Read the cut and paste before, many times. But again, I don't see anyone headed for the Supreme Court any time in the near future--although there are some who would like to stack the court in hopes of getting the decision that they desire.<quoted text>Because abortion is now a business, a big money generator. If you listen to what the left considers some of the finest legal minds say about Roe v Wade, you'd be upset Reader:
Laurence Tribe— Harvard Law School.: "Behind its own verbal smokescreen, the substantive judgment on which it rests is nowhere to be found."
The Supreme Court, 1972 Term—Foreword: Toward a Model of Roles in the Due Process of Life and Law,” 87 Harvard Law Review 1, 7 (1973)
Ruth Bader Ginsburg — Associate Justice of the U.S. Supreme Court:
“Roe, I believe, would have been more acceptable as a judicial decision if it had not gone beyond a ruling on the extreme statute before the court.… Heavy-handed judicial intervention was difficult to justify and appears to have provoked, not resolved, conflict.”
North Carolina Law Review, 1985
John Hart Ely — Yale Law School, Harvard Law School, Stanford Law School
Roe “is not constitutional law and gives almost no sense of an obligation to try to be.”
“What is frightening about Roe is that this super-protected right is not inferable from the language of the Constitution, the framers’ thinking respecting the specific problem in issue, any general value derivable from the provisions they included, or the nation’s governmental structure. Nor is it explainable in terms of the unusual political impotence of the group judicially protected vis-à-vis the interest that legislatively prevailed over it.… At times the inferences the Court has drawn from the values the Constitution marks for special protection have been controversial, even shaky, but never before has its sense of an obligation to draw one been so obviously lacking.”
“The Wages of Crying Wolf: A Comment on Roe v. Wade,” 82 Yale Law Journal, 920, 935-937 (1973).
Richard Cohen — Washington Post
“[T]he very basis of the Roe v. Wade decision — the one that grounds abortion rights in the Constitution — strikes many people now as faintly ridiculous. Whatever abortion may be, it cannot simply be a matter of privacy.”
“As a layman, it’s hard for me to raise profound constitutional objections to the decision. But it is not hard to say it confounds our common-sense understanding of what privacy is.
“If a Supreme Court ruling is going to affect so many people then it ought to rest on perfectly clear logic and up-to-date science. Roe , with its reliance on trimesters and viability, has a musty feel to it, and its argument about privacy raises more questions than it answers.

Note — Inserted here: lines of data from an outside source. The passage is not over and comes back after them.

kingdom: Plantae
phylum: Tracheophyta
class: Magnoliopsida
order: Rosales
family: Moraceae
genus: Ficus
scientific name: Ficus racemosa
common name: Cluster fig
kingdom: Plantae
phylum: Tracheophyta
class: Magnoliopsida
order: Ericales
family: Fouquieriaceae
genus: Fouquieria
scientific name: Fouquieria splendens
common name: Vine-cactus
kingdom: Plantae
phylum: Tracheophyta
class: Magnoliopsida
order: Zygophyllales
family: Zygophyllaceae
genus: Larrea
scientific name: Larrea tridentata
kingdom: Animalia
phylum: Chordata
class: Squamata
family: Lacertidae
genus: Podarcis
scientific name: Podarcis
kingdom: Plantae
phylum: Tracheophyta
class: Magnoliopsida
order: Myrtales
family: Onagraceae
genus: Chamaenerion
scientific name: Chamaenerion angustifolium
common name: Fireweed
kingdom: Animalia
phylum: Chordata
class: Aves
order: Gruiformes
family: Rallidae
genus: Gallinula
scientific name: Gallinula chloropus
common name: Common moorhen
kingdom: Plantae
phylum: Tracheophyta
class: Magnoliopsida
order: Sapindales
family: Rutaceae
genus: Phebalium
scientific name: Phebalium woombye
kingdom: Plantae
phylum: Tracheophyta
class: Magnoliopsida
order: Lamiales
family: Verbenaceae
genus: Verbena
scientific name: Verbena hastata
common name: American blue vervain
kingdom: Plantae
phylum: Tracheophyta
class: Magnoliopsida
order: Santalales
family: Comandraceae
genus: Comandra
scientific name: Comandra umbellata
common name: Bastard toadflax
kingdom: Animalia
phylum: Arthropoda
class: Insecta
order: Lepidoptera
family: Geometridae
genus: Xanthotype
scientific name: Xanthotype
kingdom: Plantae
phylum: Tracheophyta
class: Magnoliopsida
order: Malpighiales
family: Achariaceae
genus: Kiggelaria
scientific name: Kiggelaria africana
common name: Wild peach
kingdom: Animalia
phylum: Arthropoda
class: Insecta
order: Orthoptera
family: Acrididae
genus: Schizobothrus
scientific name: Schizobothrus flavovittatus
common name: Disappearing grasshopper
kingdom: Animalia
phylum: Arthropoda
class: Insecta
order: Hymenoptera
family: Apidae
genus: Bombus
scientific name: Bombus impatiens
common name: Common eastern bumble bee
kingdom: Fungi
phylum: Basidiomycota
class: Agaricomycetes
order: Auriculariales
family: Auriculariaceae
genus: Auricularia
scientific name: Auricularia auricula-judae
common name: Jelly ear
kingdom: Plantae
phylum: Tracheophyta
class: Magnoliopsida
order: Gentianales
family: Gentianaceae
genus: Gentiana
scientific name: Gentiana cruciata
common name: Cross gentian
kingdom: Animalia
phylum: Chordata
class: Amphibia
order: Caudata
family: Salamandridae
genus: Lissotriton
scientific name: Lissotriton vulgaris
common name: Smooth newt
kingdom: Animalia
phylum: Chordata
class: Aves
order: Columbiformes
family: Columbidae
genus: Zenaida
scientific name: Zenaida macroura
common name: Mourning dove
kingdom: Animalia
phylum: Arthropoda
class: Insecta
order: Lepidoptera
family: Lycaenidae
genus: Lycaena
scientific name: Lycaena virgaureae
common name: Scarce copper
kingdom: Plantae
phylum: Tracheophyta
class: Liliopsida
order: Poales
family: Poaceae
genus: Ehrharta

Roe “is a Supreme Court decision whose reasoning has not held up. It seems more fiat than argument.”
“Still, a bad decision is a bad decision. If the best we can say for it is that the end justifies the means, then we have not only lost the argument — but a bit of our soul as well.”
“Support Choice, Not Roe” Washington Post, October 19, 2005.
But, let's see some credible figures on abortion as a big money generator.